Radium-bearing waste
Legacy waste – weakly radioactive but long-lived
Recent and less recent industrial activities have generated radium-bearing waste. It is only slightly radioactive but there are much larger quantities of it than the other types of waste. As its name suggests, this waste contains traces of radium and its descendants from the decay chain of uranium, traces of which are found in the Earth’s crust. Alongside uranium, which is long-lived (it has a half-life of 1600 years), there is also radon, a natural radioactive gas with a half-life of four days.
Some radium-bearing waste comes from the cleanup of former radium industry sites, which were contaminated when this industry was flourishing before 1940. Other more recent waste comes from the processing of weakly radioactive ores such as monazite, which contains rare earths and their oxides in varying proportions. About fifteen chemical elements with similar structures and properties are known as the rare earths or lanthanides.

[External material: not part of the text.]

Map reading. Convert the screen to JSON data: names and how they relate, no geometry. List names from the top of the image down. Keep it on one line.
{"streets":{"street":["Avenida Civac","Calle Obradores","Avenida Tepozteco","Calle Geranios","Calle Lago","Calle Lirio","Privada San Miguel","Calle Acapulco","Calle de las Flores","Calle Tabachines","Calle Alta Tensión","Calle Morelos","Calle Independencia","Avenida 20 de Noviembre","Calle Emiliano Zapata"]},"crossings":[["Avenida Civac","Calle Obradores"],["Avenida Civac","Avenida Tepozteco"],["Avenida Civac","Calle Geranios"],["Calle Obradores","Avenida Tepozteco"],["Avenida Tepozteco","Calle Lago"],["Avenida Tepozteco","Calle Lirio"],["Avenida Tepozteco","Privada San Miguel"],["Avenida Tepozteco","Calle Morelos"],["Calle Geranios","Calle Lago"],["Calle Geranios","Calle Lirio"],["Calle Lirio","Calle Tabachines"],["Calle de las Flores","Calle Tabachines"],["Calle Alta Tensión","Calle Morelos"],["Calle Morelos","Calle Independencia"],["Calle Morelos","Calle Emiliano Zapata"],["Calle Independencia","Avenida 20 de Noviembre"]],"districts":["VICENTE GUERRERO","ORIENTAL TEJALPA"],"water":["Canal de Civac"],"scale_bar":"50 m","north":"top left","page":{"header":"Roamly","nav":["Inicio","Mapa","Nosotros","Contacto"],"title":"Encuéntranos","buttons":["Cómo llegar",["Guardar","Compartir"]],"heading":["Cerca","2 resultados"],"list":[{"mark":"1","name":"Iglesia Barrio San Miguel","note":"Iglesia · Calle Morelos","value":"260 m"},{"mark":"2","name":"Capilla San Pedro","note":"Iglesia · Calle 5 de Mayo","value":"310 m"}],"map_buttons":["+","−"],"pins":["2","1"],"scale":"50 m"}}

Until July 1994, Rhône-Poulenc and then Rhodia Electronics and Catalysis processed monazite to extract the rare earths, at their factory in La Rochelle. Since August 1994 this factory has imported pre-processed ores with lower levels of radioactivity. The rare earths are used in electronics, magnetism (tape heads), the automobile industry (catalytic converters), television screens, etc.
The radioactivity level of radium-bearing waste is usually somewhere between a few dozen Bq and a few thousand becquerels per gram. The radioelements are mainly long lived aalpha emitters.
Radium-bearing waste is classed as low-level long-lived waste (LLW-LL). It has its own special conditioning and disposal process, on which research is being done by ANDRA.